- Fishing in the margins: North Sri Lankan fishers’ struggle for access in transboundary waters
- Award date
- 13 October 2016
- Document type
- PhD thesis
- Faculty of Social and Behavioural Sciences (FMG)
- Amsterdam Institute for Social Science Research (AISSR)
In this dissertation, I highlight the condition of a fisher population in post-war northern Sri Lanka whose access to fishing grounds has been structurally compromised. Decades of civil war in Sri Lanka (1983–2009) shattered the north Sri Lankan fisheries sector by destroying equipment, restricting operations, and displacing populations. Capitalising on the war-induced vacuum that occurred, the trawler fleet from the neighbouring Indian state of Tamil Nadu, expanded and became increasingly dependent on north Sri Lankan fishing grounds. After the war, restrictions were lifted, yet fishers in the Northern Province were not able to regain meaningful access to their fishing grounds as trawler intrusions continued.
In this dissertation I draw mainly on interactive governance theory (Kooiman 2003), political ecology (Peets and Watts 2004; Robbins 2012) and commons theory (Ostrom 1990; Agrawal 2003). My research, however, departs from two observations.
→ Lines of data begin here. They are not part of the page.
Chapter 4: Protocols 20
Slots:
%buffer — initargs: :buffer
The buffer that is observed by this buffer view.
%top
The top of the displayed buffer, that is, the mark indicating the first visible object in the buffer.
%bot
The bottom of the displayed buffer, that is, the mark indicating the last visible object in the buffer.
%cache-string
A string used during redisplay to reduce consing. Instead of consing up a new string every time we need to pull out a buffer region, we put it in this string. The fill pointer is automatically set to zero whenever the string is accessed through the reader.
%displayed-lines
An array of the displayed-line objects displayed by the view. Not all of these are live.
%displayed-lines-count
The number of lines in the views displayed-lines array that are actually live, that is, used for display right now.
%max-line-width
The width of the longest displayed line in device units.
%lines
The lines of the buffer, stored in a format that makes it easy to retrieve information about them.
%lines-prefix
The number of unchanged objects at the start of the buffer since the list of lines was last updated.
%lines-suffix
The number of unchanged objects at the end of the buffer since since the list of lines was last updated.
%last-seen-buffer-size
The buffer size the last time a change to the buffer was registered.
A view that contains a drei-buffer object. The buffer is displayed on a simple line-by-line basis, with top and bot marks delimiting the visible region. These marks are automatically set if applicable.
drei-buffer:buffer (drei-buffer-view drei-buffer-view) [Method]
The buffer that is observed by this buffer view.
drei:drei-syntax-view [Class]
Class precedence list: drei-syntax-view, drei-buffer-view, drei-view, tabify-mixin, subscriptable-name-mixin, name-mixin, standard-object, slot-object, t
First, despite unambiguous national, bilateral and international laws and agreements stipulating that fishing fleets have no right to operate in other nations’ waters, and despite pervasive coastguard and navy forces, about 2000 Indian trawlers continue to operate in large numbers in Sri Lankan waters. Second, despite the damages imposed on the north Sri Lankan fishers, who represent a quarter of the total population in the area, their collective mobilisation against these trawlers has been minimal. The overall research question guiding this dissertation therefore is: How is northern Sri Lankan fishers’ marginal access to Palk Bay fishing grounds (re)produced and contested and what does this imply for civil society efforts to improve multilevel transboundary fisheries governance practices?